--- RECORDED DATA ---
⟨

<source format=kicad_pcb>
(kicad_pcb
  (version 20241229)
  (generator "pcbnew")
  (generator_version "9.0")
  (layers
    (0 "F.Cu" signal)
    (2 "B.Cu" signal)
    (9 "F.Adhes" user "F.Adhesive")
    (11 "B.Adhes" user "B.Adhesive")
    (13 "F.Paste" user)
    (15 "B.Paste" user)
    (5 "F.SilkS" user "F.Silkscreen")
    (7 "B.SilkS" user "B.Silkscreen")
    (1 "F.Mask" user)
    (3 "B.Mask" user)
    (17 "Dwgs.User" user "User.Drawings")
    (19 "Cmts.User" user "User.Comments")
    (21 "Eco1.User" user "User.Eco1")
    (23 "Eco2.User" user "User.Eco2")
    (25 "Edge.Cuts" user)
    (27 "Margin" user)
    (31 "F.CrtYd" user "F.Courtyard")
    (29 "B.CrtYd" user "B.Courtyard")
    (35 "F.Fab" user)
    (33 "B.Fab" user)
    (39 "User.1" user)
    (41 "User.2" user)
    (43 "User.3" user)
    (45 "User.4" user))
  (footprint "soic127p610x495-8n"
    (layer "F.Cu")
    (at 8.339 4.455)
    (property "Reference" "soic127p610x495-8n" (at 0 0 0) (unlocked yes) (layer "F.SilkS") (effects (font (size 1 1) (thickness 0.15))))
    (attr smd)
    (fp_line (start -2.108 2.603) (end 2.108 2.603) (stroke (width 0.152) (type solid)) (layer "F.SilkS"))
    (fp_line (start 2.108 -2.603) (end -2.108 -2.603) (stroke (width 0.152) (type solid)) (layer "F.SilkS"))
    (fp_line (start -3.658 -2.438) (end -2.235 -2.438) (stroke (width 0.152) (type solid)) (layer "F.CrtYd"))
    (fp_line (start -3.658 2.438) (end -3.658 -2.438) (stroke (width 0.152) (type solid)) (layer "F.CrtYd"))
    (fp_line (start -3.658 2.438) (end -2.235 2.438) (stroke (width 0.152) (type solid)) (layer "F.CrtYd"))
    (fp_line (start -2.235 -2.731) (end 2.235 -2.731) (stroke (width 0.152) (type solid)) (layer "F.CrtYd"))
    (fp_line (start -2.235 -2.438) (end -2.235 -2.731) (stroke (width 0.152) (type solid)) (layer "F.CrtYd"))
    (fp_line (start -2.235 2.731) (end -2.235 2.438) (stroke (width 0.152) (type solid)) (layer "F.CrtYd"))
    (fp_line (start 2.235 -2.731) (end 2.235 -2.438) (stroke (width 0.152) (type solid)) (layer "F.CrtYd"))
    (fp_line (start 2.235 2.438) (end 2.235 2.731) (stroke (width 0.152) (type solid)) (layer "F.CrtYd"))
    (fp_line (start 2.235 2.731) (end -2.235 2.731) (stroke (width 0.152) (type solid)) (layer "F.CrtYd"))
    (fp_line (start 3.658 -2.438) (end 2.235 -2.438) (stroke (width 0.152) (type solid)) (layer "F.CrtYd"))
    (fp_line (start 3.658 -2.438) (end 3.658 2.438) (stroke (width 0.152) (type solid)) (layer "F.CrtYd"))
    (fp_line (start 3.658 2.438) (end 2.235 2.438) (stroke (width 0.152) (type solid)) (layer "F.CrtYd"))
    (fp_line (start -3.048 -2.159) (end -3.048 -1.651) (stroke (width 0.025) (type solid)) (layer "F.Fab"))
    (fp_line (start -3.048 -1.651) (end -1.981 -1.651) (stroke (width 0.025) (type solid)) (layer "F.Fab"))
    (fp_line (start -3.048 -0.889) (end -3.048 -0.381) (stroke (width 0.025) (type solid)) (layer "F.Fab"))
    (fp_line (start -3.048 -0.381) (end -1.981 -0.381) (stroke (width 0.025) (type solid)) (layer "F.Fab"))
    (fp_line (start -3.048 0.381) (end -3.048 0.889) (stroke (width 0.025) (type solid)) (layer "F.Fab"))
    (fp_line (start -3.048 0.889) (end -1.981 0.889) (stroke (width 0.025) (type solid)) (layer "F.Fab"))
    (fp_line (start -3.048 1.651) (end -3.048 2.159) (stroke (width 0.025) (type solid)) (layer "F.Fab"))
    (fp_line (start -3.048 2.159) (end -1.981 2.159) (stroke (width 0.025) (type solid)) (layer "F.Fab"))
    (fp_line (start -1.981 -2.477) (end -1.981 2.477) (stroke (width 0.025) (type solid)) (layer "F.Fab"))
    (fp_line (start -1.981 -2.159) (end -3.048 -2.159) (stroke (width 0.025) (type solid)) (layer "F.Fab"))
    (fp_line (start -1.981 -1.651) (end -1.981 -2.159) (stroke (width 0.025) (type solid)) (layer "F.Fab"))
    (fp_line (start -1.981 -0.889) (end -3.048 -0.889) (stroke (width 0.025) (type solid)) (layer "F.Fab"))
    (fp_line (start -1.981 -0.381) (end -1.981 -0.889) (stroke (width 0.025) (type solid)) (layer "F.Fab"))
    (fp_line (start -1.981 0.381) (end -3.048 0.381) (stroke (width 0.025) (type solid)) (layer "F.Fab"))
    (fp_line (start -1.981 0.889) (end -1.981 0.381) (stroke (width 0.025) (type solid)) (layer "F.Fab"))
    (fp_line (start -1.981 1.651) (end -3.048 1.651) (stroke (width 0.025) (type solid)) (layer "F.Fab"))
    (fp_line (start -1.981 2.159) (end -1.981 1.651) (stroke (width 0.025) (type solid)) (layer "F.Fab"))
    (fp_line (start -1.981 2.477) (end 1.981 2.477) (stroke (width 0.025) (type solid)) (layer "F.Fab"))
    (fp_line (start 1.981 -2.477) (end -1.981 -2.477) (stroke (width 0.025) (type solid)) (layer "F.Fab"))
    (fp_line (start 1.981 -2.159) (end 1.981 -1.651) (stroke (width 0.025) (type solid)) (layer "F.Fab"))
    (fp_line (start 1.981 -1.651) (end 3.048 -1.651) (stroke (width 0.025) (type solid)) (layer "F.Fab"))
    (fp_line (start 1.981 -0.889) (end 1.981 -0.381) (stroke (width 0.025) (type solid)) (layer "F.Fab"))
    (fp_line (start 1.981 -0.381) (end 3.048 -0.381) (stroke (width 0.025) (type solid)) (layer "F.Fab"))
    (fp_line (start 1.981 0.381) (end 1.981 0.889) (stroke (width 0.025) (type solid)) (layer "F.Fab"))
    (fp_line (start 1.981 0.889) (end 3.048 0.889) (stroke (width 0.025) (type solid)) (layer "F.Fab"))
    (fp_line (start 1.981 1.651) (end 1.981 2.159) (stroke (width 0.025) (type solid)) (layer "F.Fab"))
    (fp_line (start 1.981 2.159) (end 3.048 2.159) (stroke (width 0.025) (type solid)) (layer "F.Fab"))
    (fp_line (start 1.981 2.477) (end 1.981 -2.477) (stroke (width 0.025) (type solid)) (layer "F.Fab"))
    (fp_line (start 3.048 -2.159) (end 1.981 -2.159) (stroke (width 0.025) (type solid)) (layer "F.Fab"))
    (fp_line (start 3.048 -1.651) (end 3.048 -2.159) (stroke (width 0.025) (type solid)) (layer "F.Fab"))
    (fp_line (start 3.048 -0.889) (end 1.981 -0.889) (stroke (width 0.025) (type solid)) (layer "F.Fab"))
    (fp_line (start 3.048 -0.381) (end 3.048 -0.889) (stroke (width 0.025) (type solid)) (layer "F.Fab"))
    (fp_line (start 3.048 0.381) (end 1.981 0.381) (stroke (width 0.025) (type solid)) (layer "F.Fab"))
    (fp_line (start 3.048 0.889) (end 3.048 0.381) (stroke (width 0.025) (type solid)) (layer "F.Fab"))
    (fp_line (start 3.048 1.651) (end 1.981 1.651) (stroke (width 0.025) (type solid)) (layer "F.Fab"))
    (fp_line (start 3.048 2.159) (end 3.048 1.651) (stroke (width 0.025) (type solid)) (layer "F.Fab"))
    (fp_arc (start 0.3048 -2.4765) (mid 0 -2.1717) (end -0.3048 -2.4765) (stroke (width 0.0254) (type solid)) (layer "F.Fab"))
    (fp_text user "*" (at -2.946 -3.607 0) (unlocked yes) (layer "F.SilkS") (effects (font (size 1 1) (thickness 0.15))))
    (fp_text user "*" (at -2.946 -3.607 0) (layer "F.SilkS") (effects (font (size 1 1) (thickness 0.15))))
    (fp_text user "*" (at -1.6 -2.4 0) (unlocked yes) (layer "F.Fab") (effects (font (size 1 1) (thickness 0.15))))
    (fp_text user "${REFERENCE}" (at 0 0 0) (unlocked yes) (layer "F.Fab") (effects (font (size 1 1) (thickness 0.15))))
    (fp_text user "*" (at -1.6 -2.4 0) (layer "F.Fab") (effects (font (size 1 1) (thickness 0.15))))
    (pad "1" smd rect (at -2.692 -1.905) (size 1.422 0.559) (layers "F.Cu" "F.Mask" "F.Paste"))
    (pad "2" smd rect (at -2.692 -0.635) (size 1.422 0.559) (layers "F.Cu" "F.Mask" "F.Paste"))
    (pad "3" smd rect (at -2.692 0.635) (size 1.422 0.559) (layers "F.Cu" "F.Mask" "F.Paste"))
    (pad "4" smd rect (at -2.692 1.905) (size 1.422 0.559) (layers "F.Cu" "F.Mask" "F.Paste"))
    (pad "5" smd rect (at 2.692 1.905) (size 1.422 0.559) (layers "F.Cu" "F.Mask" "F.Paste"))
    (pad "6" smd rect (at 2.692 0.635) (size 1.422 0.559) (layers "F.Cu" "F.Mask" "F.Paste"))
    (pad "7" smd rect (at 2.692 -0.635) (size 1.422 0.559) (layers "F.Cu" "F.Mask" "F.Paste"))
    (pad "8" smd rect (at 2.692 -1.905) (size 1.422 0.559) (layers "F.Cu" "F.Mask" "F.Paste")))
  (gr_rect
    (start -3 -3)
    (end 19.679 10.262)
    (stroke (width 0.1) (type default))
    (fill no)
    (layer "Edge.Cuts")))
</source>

⟩

Read through the material above, and whenever a line contains "Adhesive", copy it.

    (9 "F.Adhes" user "F.Adhesive")
    (11 "B.Adhes" user "B.Adhesive")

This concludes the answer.